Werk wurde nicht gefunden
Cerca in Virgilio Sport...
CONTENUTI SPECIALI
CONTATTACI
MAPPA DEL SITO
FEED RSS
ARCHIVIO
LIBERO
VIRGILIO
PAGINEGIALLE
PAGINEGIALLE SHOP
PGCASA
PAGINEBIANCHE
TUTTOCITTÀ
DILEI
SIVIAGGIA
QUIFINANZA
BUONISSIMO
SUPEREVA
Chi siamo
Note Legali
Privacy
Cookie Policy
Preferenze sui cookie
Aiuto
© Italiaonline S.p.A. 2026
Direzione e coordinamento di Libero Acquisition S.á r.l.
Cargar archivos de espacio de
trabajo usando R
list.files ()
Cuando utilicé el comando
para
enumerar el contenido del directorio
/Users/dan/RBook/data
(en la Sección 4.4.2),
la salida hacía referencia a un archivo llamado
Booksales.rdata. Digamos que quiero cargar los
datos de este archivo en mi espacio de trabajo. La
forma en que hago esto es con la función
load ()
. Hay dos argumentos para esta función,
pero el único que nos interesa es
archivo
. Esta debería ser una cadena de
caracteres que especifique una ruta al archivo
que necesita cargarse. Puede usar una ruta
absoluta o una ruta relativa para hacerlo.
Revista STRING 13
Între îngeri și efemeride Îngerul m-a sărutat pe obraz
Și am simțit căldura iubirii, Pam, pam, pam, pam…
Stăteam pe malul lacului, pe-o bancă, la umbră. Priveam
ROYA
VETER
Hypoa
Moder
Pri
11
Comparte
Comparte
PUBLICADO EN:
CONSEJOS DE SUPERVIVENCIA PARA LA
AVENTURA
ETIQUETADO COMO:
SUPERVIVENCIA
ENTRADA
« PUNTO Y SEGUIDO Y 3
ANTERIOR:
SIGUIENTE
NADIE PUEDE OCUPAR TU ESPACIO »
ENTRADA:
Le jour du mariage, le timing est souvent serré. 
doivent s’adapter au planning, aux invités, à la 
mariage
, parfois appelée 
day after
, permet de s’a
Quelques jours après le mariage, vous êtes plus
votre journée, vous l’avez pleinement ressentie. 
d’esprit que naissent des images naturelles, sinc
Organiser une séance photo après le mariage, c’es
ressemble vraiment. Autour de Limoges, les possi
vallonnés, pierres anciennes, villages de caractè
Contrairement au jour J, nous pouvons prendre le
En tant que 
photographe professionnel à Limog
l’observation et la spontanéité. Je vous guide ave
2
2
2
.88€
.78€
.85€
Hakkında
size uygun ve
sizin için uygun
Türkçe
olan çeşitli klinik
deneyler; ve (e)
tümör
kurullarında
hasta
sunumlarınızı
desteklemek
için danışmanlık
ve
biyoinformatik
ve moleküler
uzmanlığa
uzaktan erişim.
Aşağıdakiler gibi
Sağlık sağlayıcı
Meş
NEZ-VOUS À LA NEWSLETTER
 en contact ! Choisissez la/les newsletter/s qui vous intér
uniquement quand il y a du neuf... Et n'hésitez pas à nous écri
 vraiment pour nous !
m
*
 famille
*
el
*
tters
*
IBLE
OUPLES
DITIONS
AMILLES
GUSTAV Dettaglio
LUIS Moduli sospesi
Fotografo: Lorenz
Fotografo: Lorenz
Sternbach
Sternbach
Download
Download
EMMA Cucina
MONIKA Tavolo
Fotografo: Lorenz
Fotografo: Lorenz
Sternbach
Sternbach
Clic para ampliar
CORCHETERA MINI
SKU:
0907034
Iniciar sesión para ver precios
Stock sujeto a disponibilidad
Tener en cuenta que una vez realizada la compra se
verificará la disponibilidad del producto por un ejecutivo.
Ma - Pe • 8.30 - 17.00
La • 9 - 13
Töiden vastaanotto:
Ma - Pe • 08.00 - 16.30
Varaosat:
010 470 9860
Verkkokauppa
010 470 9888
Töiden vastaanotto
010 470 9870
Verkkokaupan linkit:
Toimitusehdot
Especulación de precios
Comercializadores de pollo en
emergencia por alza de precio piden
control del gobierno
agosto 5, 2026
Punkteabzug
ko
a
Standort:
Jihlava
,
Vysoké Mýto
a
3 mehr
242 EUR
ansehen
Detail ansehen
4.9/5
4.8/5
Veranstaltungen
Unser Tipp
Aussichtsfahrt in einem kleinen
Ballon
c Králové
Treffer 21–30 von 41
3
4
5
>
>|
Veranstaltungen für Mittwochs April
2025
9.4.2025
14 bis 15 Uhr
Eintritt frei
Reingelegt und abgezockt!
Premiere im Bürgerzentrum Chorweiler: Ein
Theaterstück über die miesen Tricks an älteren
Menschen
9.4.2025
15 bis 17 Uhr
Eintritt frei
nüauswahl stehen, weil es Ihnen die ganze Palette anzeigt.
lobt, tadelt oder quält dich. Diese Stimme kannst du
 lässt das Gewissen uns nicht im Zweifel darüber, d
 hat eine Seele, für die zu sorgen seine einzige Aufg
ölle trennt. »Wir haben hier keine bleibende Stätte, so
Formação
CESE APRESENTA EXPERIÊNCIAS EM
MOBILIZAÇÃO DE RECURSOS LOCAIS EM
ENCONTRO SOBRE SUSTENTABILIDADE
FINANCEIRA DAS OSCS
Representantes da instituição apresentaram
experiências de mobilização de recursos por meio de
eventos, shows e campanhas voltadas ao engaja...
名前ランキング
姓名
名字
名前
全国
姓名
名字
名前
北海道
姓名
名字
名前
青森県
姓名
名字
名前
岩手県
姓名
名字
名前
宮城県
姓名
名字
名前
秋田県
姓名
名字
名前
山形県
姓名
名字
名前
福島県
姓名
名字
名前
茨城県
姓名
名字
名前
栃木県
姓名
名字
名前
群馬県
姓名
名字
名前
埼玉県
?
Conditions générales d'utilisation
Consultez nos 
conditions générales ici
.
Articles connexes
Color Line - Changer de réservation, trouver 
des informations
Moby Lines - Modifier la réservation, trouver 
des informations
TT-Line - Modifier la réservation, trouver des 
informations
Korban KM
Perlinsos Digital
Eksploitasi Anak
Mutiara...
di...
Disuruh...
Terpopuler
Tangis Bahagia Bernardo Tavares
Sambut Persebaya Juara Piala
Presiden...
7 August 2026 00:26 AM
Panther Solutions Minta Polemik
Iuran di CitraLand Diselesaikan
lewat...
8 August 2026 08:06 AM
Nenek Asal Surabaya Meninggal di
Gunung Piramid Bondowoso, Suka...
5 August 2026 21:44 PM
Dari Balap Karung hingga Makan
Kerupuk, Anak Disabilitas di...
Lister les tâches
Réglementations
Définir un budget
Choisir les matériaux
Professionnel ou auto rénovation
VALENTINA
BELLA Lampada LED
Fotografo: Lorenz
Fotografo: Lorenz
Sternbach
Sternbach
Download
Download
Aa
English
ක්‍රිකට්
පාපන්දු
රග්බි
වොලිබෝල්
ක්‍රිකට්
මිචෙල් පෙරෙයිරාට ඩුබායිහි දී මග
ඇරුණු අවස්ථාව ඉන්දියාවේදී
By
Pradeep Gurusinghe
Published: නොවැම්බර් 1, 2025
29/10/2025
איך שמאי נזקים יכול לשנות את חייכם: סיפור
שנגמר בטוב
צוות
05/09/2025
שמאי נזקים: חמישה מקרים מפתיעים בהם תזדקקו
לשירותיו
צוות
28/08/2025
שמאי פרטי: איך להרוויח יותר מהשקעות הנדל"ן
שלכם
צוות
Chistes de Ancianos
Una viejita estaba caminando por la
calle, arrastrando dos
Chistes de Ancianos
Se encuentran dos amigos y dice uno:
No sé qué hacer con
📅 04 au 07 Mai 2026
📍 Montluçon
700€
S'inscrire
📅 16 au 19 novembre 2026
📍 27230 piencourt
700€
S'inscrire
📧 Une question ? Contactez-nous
::::
> _Exercise goal_:
Please write out all of the material above line for line, with every character and the original order unchanged.

> _Result_:
Werk wurde nicht gefunden
Cerca in Virgilio Sport...
CONTENUTI SPECIALI
CONTATTACI
MAPPA DEL SITO
FEED RSS
ARCHIVIO
LIBERO
VIRGILIO
PAGINEGIALLE
PAGINEGIALLE SHOP
PGCASA
PAGINEBIANCHE
TUTTOCITTÀ
DILEI
SIVIAGGIA
QUIFINANZA
BUONISSIMO
SUPEREVA
Chi siamo
Note Legali
Privacy
Cookie Policy
Preferenze sui cookie
Aiuto
© Italiaonline S.p.A. 2026
Direzione e coordinamento di Libero Acquisition S.á r.l.
Cargar archivos de espacio de
trabajo usando R
list.files ()
Cuando utilicé el comando
para
enumerar el contenido del directorio
/Users/dan/RBook/data
(en la Sección 4.4.2),
la salida hacía referencia a un archivo llamado
Booksales.rdata. Digamos que quiero cargar los
datos de este archivo en mi espacio de trabajo. La
forma en que hago esto es con la función
load ()
. Hay dos argumentos para esta función,
pero el único que nos interesa es
archivo
. Esta debería ser una cadena de
caracteres que especifique una ruta al archivo
que necesita cargarse. Puede usar una ruta
absoluta o una ruta relativa para hacerlo.
Revista STRING 13
Între îngeri și efemeride Îngerul m-a sărutat pe obraz
Și am simțit căldura iubirii, Pam, pam, pam, pam…
Stăteam pe malul lacului, pe-o bancă, la umbră. Priveam
ROYA
VETER
Hypoa
Moder
Pri
11
Comparte
Comparte
PUBLICADO EN:
CONSEJOS DE SUPERVIVENCIA PARA LA
AVENTURA
ETIQUETADO COMO:
SUPERVIVENCIA
ENTRADA
« PUNTO Y SEGUIDO Y 3
ANTERIOR:
SIGUIENTE
NADIE PUEDE OCUPAR TU ESPACIO »
ENTRADA:
Le jour du mariage, le timing est souvent serré. 
doivent s’adapter au planning, aux invités, à la 
mariage
, parfois appelée 
day after
, permet de s’a
Quelques jours après le mariage, vous êtes plus
votre journée, vous l’avez pleinement ressentie. 
d’esprit que naissent des images naturelles, sinc
Organiser une séance photo après le mariage, c’es
ressemble vraiment. Autour de Limoges, les possi
vallonnés, pierres anciennes, villages de caractè
Contrairement au jour J, nous pouvons prendre le
En tant que 
photographe professionnel à Limog
l’observation et la spontanéité. Je vous guide ave
2
2
2
.88€
.78€
.85€
Hakkında
size uygun ve
sizin için uygun
Türkçe
olan çeşitli klinik
deneyler; ve (e)
tümör
kurullarında
hasta
sunumlarınızı
desteklemek
için danışmanlık
ve
biyoinformatik
ve moleküler
uzmanlığa
uzaktan erişim.
Aşağıdakiler gibi
Sağlık sağlayıcı
Meş
NEZ-VOUS À LA NEWSLETTER
 en contact ! Choisissez la/les newsletter/s qui vous intér
uniquement quand il y a du neuf... Et n'hésitez pas à nous écri
 vraiment pour nous !
m
*
 famille
*
el
*
tters
*
IBLE
OUPLES
DITIONS
AMILLES
GUSTAV Dettaglio
LUIS Moduli sospesi
Fotografo: Lorenz
Fotografo: Lorenz
Sternbach
Sternbach
Download
Download
EMMA Cucina
MONIKA Tavolo
Fotografo: Lorenz
Fotografo: Lorenz
Sternbach
Sternbach
Clic para ampliar
CORCHETERA MINI
SKU:
0907034
Iniciar sesión para ver precios
Stock sujeto a disponibilidad
Tener en cuenta que una vez realizada la compra se
verificará la disponibilidad del producto por un ejecutivo.
Ma - Pe • 8.30 - 17.00
La • 9 - 13
Töiden vastaanotto:
Ma - Pe • 08.00 - 16.30
Varaosat:
010 470 9860
Verkkokauppa
010 470 9888
Töiden vastaanotto
010 470 9870
Verkkokaupan linkit:
Toimitusehdot
Especulación de precios
Comercializadores de pollo en
emergencia por alza de precio piden
control del gobierno
agosto 5, 2026
Punkteabzug
ko
a
Standort:
Jihlava
,
Vysoké Mýto
a
3 mehr
242 EUR
ansehen
Detail ansehen
4.9/5
4.8/5
Veranstaltungen
Unser Tipp
Aussichtsfahrt in einem kleinen
Ballon
c Králové
Treffer 21–30 von 41
3
4
5
>
>|
Veranstaltungen für Mittwochs April
2025
9.4.2025
14 bis 15 Uhr
Eintritt frei
Reingelegt und abgezockt!
Premiere im Bürgerzentrum Chorweiler: Ein
Theaterstück über die miesen Tricks an älteren
Menschen
9.4.2025
15 bis 17 Uhr
Eintritt frei
nüauswahl stehen, weil es Ihnen die ganze Palette anzeigt.
lobt, tadelt oder quält dich. Diese Stimme kannst du
 lässt das Gewissen uns nicht im Zweifel darüber, d
 hat eine Seele, für die zu sorgen seine einzige Aufg
ölle trennt. »Wir haben hier keine bleibende Stätte, so
Formação
CESE APRESENTA EXPERIÊNCIAS EM
MOBILIZAÇÃO DE RECURSOS LOCAIS EM
ENCONTRO SOBRE SUSTENTABILIDADE
FINANCEIRA DAS OSCS
Representantes da instituição apresentaram
experiências de mobilização de recursos por meio de
eventos, shows e campanhas voltadas ao engaja...
名前ランキング
姓名
名字
名前
全国
姓名
名字
名前
北海道
姓名
名字
名前
青森県
姓名
名字
名前
岩手県
姓名
名字
名前
宮城県
姓名
名字
名前
秋田県
姓名
名字
名前
山形県
姓名
名字
名前
福島県
姓名
名字
名前
茨城県
姓名
名字
名前
栃木県
姓名
名字
名前
群馬県
姓名
名字
名前
埼玉県
?
Conditions générales d'utilisation
Consultez nos 
conditions générales ici
.
Articles connexes
Color Line - Changer de réservation, trouver 
des informations
Moby Lines - Modifier la réservation, trouver 
des informations
TT-Line - Modifier la réservation, trouver des 
informations
Korban KM
Perlinsos Digital
Eksploitasi Anak
Mutiara...
di...
Disuruh...
Terpopuler
Tangis Bahagia Bernardo Tavares
Sambut Persebaya Juara Piala
Presiden...
7 August 2026 00:26 AM
Panther Solutions Minta Polemik
Iuran di CitraLand Diselesaikan
lewat...
8 August 2026 08:06 AM
Nenek Asal Surabaya Meninggal di
Gunung Piramid Bondowoso, Suka...
5 August 2026 21:44 PM
Dari Balap Karung hingga Makan
Kerupuk, Anak Disabilitas di...
Lister les tâches
Réglementations
Définir un budget
Choisir les matériaux
Professionnel ou auto rénovation
VALENTINA
BELLA Lampada LED
Fotografo: Lorenz
Fotografo: Lorenz
Sternbach
Sternbach
Download
Download
Aa
English
ක්‍රිකට්
පාපන්දු
රග්බි
වොලිබෝල්
ක්‍රිකට්
මිචෙල් පෙරෙයිරාට ඩුබායිහි දී මග
ඇරුණු අවස්ථාව ඉන්දියාවේදී
By
Pradeep Gurusinghe
Published: නොවැම්බර් 1, 2025
29/10/2025
איך שמאי נזקים יכול לשנות את חייכם: סיפור
שנגמר בטוב
צוות
05/09/2025
שמאי נזקים: חמישה מקרים מפתיעים בהם תזדקקו
לשירותיו
צוות
28/08/2025
שמאי פרטי: איך להרוויח יותר מהשקעות הנדל"ן
שלכם
צוות
Chistes de Ancianos
Una viejita estaba caminando por la
calle, arrastrando dos
Chistes de Ancianos
Se encuentran dos amigos y dice uno:
No sé qué hacer con
📅 04 au 07 Mai 2026
📍 Montluçon
700€
S'inscrire
📅 16 au 19 novembre 2026
📍 27230 piencourt
700€
S'inscrire
📧 Une question ? Contactez-nous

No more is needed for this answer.